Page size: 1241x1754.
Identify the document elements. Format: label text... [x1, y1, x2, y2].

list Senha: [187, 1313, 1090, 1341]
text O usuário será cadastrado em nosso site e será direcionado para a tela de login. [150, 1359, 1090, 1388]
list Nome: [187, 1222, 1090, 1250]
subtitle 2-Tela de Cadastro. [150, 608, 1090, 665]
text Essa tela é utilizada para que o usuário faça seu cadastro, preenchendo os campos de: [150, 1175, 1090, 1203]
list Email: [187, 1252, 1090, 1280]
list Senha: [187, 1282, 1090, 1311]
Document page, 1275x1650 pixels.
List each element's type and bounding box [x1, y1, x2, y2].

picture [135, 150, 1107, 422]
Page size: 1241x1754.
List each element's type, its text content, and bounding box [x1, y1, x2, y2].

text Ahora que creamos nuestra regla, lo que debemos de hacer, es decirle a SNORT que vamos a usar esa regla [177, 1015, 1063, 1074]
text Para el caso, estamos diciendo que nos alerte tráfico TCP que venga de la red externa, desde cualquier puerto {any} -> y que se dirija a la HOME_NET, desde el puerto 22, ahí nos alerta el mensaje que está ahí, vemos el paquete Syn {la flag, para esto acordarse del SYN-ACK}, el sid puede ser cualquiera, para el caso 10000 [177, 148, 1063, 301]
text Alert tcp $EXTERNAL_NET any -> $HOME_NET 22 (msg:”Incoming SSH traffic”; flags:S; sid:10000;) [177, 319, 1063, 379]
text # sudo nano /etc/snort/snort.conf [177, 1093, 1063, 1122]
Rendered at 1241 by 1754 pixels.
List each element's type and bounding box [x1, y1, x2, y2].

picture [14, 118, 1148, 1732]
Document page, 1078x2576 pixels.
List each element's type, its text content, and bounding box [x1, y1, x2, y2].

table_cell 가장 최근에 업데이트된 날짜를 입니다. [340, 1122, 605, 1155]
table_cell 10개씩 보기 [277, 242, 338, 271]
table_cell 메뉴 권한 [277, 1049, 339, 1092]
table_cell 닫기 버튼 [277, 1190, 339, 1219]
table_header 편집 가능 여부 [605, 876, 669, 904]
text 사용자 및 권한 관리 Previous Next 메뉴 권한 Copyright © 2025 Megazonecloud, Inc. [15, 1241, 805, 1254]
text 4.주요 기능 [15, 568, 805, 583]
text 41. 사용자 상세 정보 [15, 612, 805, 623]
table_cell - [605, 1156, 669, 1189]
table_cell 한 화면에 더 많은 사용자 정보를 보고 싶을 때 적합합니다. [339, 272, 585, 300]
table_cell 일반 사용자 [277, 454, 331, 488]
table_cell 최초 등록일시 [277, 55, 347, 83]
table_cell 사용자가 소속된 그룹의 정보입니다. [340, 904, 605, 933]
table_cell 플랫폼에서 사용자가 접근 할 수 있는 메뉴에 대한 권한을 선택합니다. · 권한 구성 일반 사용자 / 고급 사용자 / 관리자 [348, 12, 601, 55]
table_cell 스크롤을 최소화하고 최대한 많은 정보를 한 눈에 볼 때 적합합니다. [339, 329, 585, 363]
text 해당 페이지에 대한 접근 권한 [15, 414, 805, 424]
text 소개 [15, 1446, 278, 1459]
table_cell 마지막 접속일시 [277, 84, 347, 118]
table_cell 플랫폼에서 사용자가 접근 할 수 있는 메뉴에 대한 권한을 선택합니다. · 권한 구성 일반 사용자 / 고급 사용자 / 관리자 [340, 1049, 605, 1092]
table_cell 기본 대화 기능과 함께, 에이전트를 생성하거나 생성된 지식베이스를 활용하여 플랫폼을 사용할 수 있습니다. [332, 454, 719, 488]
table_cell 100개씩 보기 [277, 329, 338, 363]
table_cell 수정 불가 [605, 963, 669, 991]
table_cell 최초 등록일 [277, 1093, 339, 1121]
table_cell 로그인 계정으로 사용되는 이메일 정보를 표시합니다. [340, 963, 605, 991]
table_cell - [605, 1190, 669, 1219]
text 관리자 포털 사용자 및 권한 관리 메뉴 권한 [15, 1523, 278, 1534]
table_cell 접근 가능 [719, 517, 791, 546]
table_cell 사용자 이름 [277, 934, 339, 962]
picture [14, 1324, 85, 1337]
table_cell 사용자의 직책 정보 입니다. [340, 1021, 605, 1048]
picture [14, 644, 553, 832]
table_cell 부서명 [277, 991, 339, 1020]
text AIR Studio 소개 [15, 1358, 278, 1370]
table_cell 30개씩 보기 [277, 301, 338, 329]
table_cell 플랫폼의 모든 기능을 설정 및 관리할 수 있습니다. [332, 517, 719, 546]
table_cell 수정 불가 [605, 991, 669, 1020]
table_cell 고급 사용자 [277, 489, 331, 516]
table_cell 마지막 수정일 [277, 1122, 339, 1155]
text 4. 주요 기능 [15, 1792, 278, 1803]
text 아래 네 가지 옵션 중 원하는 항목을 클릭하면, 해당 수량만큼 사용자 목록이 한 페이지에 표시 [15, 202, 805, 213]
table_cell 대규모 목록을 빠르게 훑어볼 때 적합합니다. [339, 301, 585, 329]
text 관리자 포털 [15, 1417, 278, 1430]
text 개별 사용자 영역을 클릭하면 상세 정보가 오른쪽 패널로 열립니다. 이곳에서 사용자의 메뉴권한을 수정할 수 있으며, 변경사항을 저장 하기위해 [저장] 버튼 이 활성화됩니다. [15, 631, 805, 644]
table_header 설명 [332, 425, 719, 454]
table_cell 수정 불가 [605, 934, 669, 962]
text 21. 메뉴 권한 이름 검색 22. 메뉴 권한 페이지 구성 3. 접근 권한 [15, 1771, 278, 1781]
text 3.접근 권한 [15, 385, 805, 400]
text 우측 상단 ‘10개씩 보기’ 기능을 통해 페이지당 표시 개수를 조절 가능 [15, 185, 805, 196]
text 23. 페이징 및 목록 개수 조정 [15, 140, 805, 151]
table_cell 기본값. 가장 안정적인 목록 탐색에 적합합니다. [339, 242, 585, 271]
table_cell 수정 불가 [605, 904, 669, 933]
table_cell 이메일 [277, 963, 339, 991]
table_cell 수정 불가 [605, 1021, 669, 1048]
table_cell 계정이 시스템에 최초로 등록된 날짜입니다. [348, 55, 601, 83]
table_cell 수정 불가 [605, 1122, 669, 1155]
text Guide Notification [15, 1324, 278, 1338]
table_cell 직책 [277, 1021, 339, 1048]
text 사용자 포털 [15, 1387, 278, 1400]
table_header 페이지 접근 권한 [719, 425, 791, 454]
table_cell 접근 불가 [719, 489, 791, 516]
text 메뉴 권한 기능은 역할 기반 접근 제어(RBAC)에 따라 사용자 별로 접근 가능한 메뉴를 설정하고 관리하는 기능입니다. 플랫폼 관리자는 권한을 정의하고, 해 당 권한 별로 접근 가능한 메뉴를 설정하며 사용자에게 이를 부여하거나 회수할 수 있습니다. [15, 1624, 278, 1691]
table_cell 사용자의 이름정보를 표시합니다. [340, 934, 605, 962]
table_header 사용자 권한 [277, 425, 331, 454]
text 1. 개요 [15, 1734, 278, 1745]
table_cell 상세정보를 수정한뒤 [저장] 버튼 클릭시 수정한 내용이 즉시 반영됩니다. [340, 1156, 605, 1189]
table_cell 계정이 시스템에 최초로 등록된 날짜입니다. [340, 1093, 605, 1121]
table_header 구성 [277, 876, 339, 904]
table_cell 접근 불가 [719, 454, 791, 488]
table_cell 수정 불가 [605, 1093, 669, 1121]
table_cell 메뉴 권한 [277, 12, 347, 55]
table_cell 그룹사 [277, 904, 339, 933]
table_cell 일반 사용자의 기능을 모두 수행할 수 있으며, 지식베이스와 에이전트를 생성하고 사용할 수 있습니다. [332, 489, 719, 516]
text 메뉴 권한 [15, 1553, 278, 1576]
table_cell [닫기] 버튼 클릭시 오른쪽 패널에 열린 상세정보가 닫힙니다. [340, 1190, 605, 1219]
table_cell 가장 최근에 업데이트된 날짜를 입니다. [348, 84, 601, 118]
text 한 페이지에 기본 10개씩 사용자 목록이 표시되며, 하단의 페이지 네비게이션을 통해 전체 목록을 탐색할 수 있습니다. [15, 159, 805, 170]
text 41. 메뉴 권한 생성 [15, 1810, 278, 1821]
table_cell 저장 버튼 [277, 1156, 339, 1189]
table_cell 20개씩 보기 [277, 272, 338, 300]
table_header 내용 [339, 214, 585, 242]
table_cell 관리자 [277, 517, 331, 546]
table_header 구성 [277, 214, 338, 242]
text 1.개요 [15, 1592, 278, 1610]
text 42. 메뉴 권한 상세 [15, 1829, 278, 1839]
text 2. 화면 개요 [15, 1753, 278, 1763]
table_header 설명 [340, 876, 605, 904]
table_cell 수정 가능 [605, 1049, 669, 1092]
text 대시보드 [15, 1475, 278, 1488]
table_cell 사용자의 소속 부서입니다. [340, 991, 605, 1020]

## Work required
Copy out each line of the data that includes the string "usuário".

## Output for this exercise
text O usuário será cadastrado em nosso site e será direcionado para a tela de login. [150, 1359, 1090, 1388]
text Essa tela é utilizada para que o usuário faça seu cadastro, preenchendo os campos de: [150, 1175, 1090, 1203]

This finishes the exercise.